Enabling the Resource Mailbox Account in Active Directory

The conference room mailbox account created previously by Exchange is a disabled user object in Active Directory. LRS cannot sign-in or authenticate by using Kerberos/NTLM authentication if the account is disabled in Active Directory. The LRS client must be able to authenticate against Exchange Web Services to retrieve calendar settings, and must also be able to send email with whiteboard contents.

Therefore, you must enable this account in Active Directory by doing the following:

  1. In Active Directory, run the following cmdlet to enable account log on:

Set-ADAccountPassword –Identity LRS01

Running this cmdlet will prompt you to enter the current password, and then to reenter the password twice for confirmation.

  1. Once the password is set, run the following cmdlet to enable the account:

Enable-ADAccount –Identity LRS01

Alternatives to Enabling a Resource Mailbox Account in Active Directory

If you cannot enable the account in Active Directory, LRS supports the following alternatives to enabling an account in Active Directory for log on:

·         If your domain is running at Windows 2008 R2 functionality level, you can create a managed service account (MSA) corresponding to each conference room where you deploy LRS. In this case, LRS will sign in to Lync Server and Exchange Server by using its identity (for example, LRS01@contoso.com), but by using the MSA credentials for authentication.

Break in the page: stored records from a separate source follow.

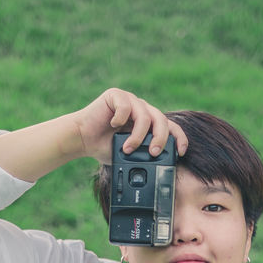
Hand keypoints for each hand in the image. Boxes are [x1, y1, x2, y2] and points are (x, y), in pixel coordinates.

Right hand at [73, 88, 188, 164]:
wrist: (82, 140)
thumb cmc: (104, 146)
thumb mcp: (129, 155)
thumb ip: (144, 156)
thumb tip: (160, 166)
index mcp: (148, 122)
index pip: (170, 126)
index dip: (179, 138)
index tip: (180, 152)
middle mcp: (142, 109)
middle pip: (161, 120)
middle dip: (160, 138)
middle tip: (153, 153)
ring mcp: (130, 100)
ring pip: (145, 116)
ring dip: (138, 136)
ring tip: (127, 149)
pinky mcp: (115, 95)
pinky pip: (126, 106)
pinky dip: (121, 119)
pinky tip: (112, 126)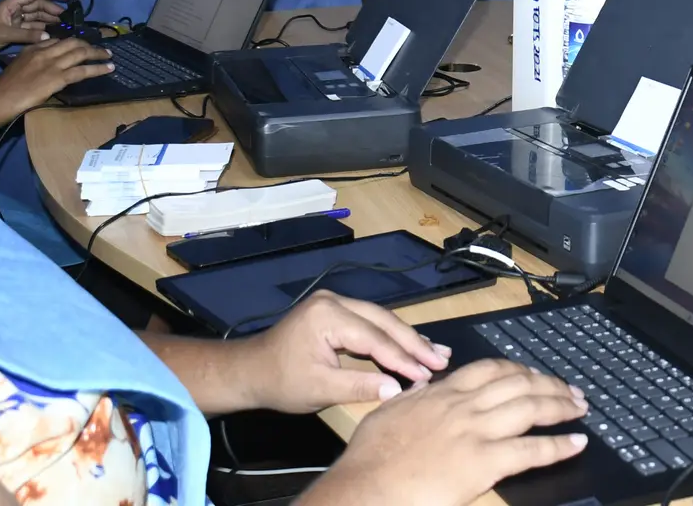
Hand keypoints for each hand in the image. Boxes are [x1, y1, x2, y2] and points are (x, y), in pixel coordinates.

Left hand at [0, 0, 71, 61]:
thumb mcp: (4, 34)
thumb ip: (27, 34)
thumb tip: (49, 36)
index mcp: (11, 4)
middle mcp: (15, 10)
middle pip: (38, 6)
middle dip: (53, 10)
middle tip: (69, 19)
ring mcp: (15, 22)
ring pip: (36, 18)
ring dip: (49, 21)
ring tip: (65, 28)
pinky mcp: (14, 32)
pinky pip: (32, 29)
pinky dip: (42, 31)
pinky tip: (53, 36)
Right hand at [0, 38, 112, 116]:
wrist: (1, 96)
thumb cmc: (7, 86)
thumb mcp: (18, 65)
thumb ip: (33, 60)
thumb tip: (45, 63)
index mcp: (34, 48)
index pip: (57, 39)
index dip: (72, 41)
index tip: (81, 43)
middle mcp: (45, 52)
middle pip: (72, 42)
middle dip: (88, 44)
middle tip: (99, 48)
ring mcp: (53, 64)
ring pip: (81, 53)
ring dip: (97, 53)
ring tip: (108, 55)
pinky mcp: (58, 78)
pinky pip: (83, 71)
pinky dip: (98, 68)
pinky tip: (109, 68)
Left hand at [239, 291, 451, 413]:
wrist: (250, 371)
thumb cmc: (280, 382)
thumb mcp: (320, 389)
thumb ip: (359, 387)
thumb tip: (397, 391)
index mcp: (327, 316)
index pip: (374, 338)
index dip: (403, 358)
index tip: (428, 374)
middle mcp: (334, 301)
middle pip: (383, 321)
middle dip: (414, 343)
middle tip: (443, 359)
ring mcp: (334, 303)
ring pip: (380, 319)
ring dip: (408, 338)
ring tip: (437, 353)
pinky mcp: (336, 311)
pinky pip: (370, 322)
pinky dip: (391, 336)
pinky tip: (413, 346)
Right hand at [307, 359, 587, 505]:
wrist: (366, 487)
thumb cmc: (370, 459)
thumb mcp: (387, 413)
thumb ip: (410, 397)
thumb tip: (422, 386)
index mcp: (441, 394)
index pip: (489, 370)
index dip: (519, 370)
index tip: (533, 374)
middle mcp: (463, 406)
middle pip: (518, 383)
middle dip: (549, 384)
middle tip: (570, 390)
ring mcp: (476, 432)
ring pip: (530, 408)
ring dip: (560, 406)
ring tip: (580, 408)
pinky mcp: (484, 462)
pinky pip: (531, 450)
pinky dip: (558, 446)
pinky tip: (576, 443)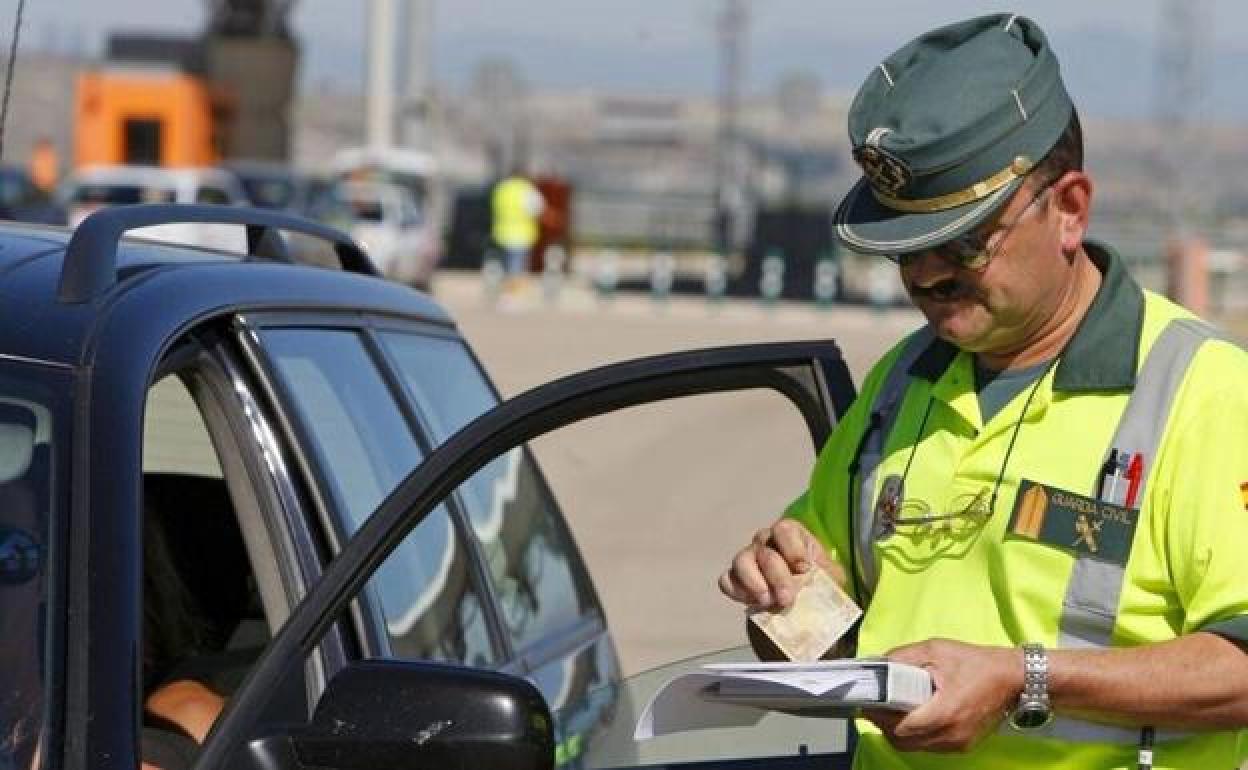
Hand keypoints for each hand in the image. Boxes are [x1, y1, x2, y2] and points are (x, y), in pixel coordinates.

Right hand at [717, 519, 839, 609]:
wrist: (802, 606)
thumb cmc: (818, 583)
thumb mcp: (831, 577)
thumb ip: (827, 574)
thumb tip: (819, 577)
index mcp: (790, 535)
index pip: (784, 529)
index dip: (793, 548)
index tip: (804, 569)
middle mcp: (765, 542)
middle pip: (765, 551)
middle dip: (777, 576)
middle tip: (786, 599)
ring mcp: (748, 559)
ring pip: (741, 561)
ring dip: (754, 582)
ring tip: (766, 601)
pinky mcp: (735, 579)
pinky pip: (727, 580)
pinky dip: (737, 591)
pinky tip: (753, 603)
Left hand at [863, 639, 1020, 752]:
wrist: (1012, 678)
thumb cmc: (975, 662)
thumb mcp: (935, 650)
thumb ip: (903, 657)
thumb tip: (877, 664)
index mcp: (945, 711)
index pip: (901, 727)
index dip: (879, 716)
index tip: (866, 704)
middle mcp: (951, 734)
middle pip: (903, 741)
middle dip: (884, 725)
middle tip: (875, 707)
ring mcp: (958, 743)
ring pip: (915, 747)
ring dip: (898, 732)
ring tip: (891, 710)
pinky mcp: (962, 745)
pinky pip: (929, 746)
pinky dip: (915, 735)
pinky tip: (912, 716)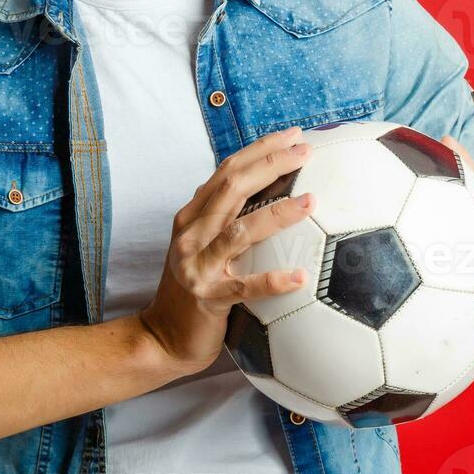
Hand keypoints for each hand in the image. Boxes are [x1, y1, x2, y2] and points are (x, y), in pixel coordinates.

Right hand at [137, 126, 316, 376]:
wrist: (162, 337)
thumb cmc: (193, 291)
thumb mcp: (201, 246)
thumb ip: (224, 220)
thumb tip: (269, 193)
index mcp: (192, 217)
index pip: (227, 171)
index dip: (260, 149)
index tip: (293, 135)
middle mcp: (191, 235)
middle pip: (233, 188)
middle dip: (271, 164)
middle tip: (306, 151)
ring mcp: (198, 266)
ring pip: (240, 231)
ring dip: (278, 213)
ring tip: (311, 201)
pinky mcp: (208, 299)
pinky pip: (245, 287)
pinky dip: (273, 280)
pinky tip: (300, 276)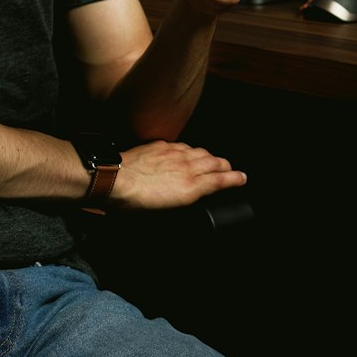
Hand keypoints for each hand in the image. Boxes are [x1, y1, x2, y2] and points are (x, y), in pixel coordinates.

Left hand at [111, 139, 246, 209]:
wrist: (114, 179)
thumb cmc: (133, 202)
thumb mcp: (163, 212)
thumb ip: (181, 202)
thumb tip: (189, 198)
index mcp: (190, 188)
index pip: (220, 180)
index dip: (234, 179)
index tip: (242, 178)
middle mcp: (186, 168)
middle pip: (215, 162)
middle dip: (226, 166)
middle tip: (230, 169)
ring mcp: (174, 154)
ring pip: (201, 151)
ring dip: (210, 156)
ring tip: (213, 160)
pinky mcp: (162, 146)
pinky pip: (183, 145)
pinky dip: (191, 149)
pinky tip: (188, 151)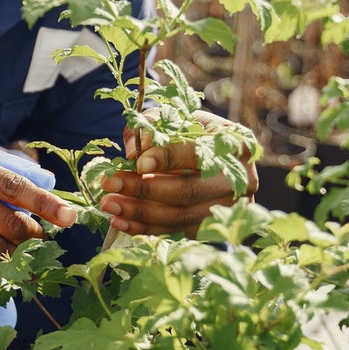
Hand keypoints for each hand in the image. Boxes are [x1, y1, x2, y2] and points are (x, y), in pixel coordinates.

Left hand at [98, 110, 258, 238]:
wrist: (213, 156)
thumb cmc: (192, 132)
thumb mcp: (177, 118)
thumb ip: (152, 125)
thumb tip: (133, 151)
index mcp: (237, 145)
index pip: (198, 154)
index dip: (167, 159)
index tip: (137, 162)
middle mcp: (240, 181)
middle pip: (187, 191)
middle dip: (143, 190)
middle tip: (109, 184)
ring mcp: (228, 209)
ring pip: (179, 216)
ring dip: (139, 213)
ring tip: (108, 204)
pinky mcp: (212, 227)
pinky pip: (175, 231)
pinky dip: (145, 228)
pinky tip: (120, 221)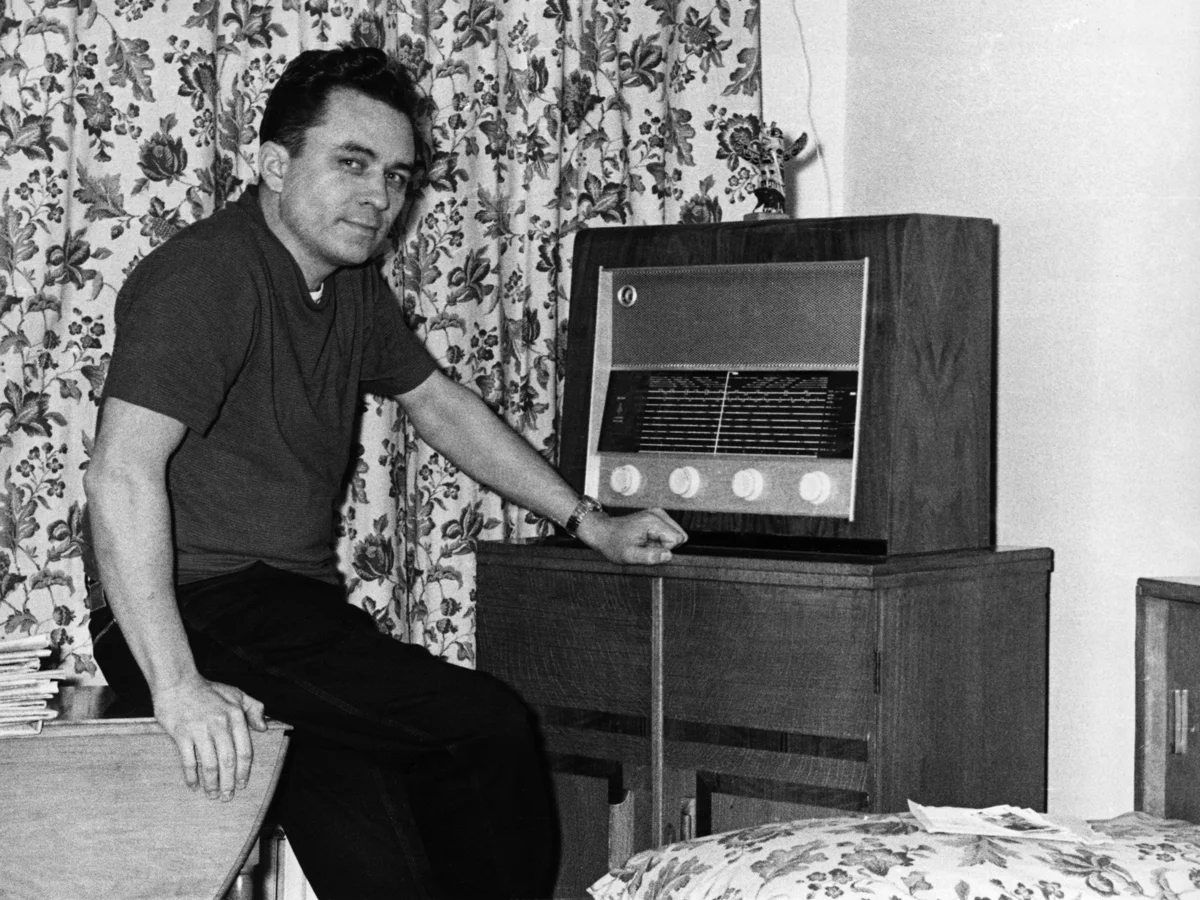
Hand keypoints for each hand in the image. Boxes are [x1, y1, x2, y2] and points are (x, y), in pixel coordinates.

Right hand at [152, 676, 266, 800]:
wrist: (178, 682)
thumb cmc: (208, 690)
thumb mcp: (236, 694)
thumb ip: (254, 709)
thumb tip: (264, 728)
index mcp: (236, 716)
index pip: (245, 750)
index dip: (244, 770)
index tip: (243, 784)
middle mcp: (220, 724)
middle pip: (228, 761)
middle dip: (230, 782)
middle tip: (228, 797)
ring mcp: (200, 730)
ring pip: (209, 764)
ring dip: (212, 783)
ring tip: (213, 795)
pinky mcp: (182, 734)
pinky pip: (188, 761)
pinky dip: (192, 776)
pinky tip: (194, 786)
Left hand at [579, 508, 687, 564]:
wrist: (604, 532)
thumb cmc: (614, 544)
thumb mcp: (629, 556)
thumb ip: (650, 557)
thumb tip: (668, 556)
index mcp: (653, 521)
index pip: (677, 539)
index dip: (663, 549)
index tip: (648, 548)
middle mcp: (658, 513)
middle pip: (679, 536)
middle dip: (664, 546)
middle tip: (646, 546)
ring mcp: (658, 513)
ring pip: (676, 534)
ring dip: (661, 543)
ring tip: (645, 543)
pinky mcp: (657, 516)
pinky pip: (669, 532)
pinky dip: (659, 539)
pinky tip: (646, 539)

·         If you do not have Windows 2008 R2 Active Directory, you can use a machine account as the authenticating identity, as long as you intend to join the LRS appliance PC to the domain. LRS will continue to sign in by using its identity (for example, LRS01@contoso.com), but it will use the machine account credentials for authentication.

·         You can create a second user account for a conference room, and then use that account as the authenticating identity, similarly to both of the previous options.

*    Important:

For all these options, you must delegate to the authenticating identity (MSA, machine account, or another user account) full access to management of the resource mailbox account in Exchange. This will allow those identities’ credentials to be used by LRS to obtain calendar data.